Designed and built the full stack — a FastAPI + PostgreSQL backend, a provider-agnostic LLM layer (LiteLLM) with encrypted bring-your-own keys, and a React/TypeScript UI.

How it works

01URL

02Safe fetch

03DOM summary

04LLM selectors

05Validate + heal

06Crawl + export

Engineering highlights

AI proposes, code verifies

An LLM reads a distilled DOM summary (not raw HTML) and proposes the repeated-item and per-field selectors — and the system never trusts them blindly.

Self-healing selectors

Every selector is re-run against the real page; ones that match nothing are relaxed or demoted, with a table-structure fallback, so an imperfect guess still extracts data.

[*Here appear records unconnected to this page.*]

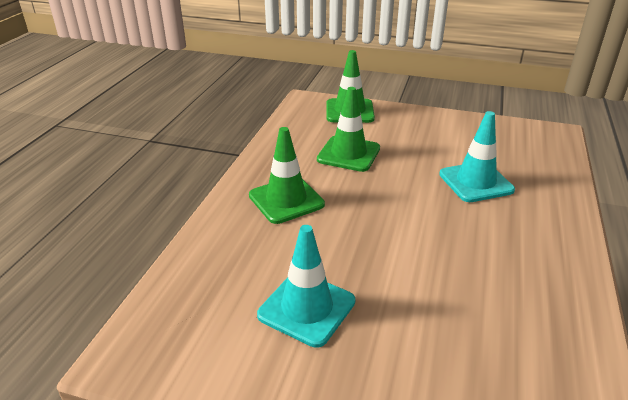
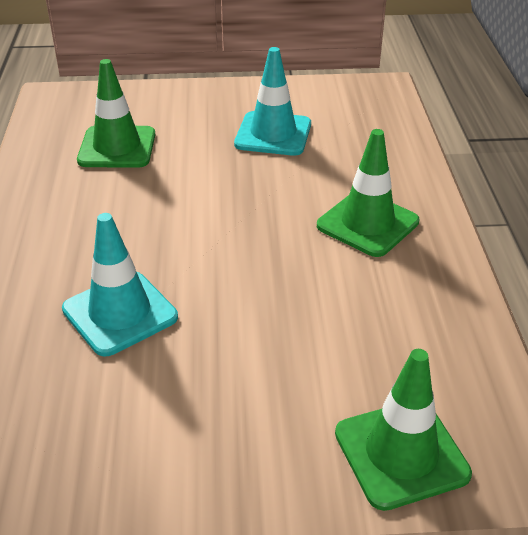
camera: 160 degrees right, 5 degrees up
green traffic cone [317,87,380,172] -> green traffic cone moved to [77,59,155,168]

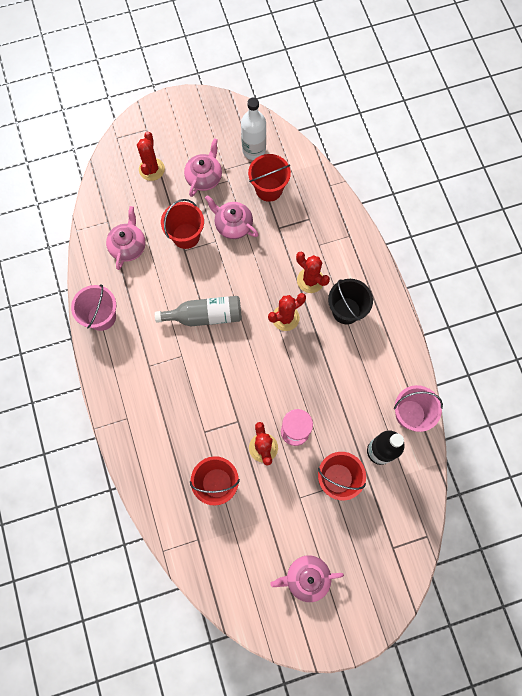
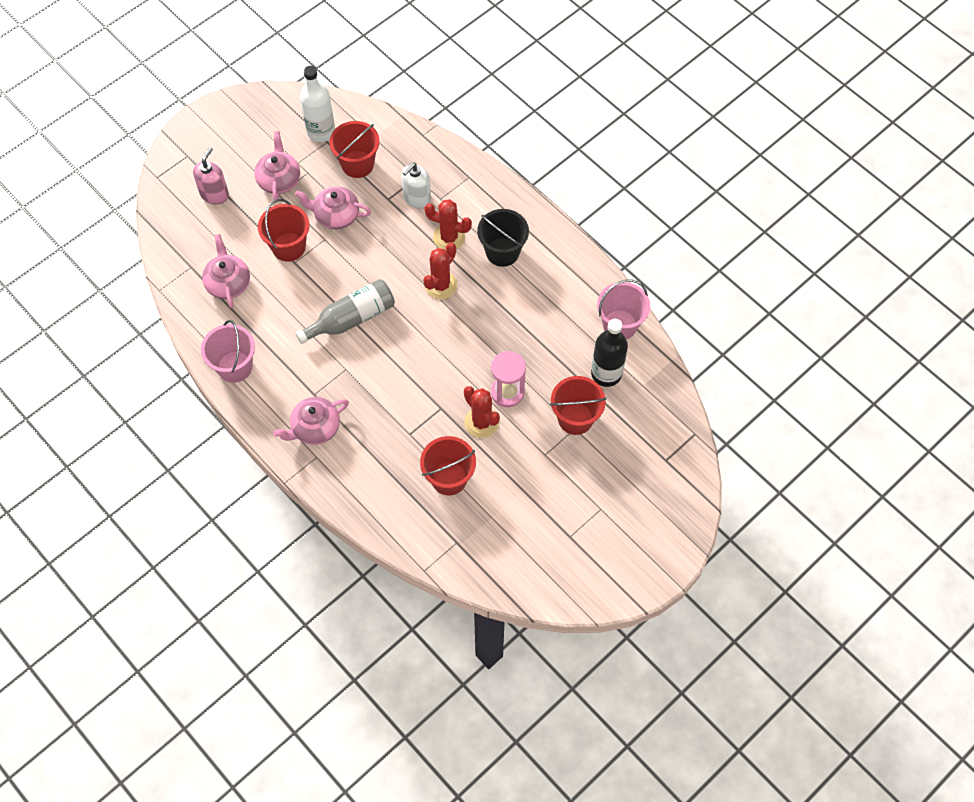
camera: 25 degrees left, 10 degrees down
red cactus [137,132,165,181] -> pink soap dispenser [193,147,229,204]
pink teapot [270,555,344,602] -> pink teapot moved to [273,397,349,445]
none -> white soap dispenser [401,163,431,209]

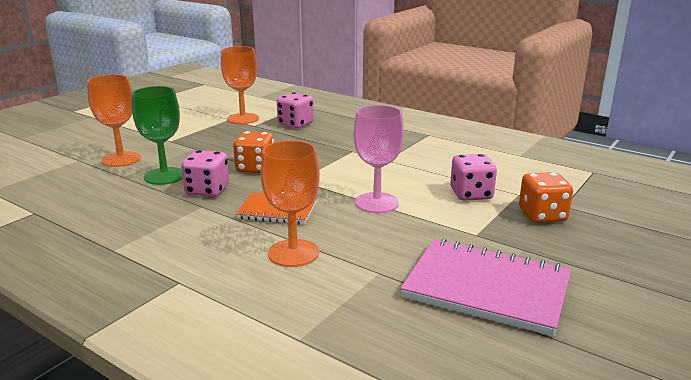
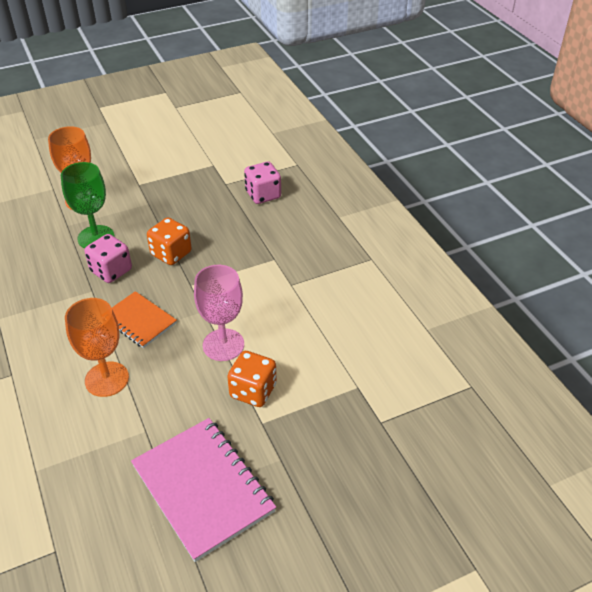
camera: 30 degrees right, 20 degrees up
orange goblet [221,46,259,124] -> none
pink dice [450,154,497,201] -> none
orange dice [519,172,573,223] -> orange dice moved to [227,351,277,407]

Dynamic, interaction-aware

Detects on-page controls (toggles, dropdowns like Metric/Imperial), drives a real browser to flip them, and captures each variant — not just static HTML.

Secure by default

SSRF hardening (per-redirect-hop checks and connected-IP pinning against DNS rebinding) plus bring-your-own provider keys stored Fernet-encrypted.

Outcomes

Turns any page into clean, typed CSV / JSON / XLSX through a guided analyze → review → extract flow.
Degrades gracefully instead of returning nothing when the AI's selectors aren't perfect.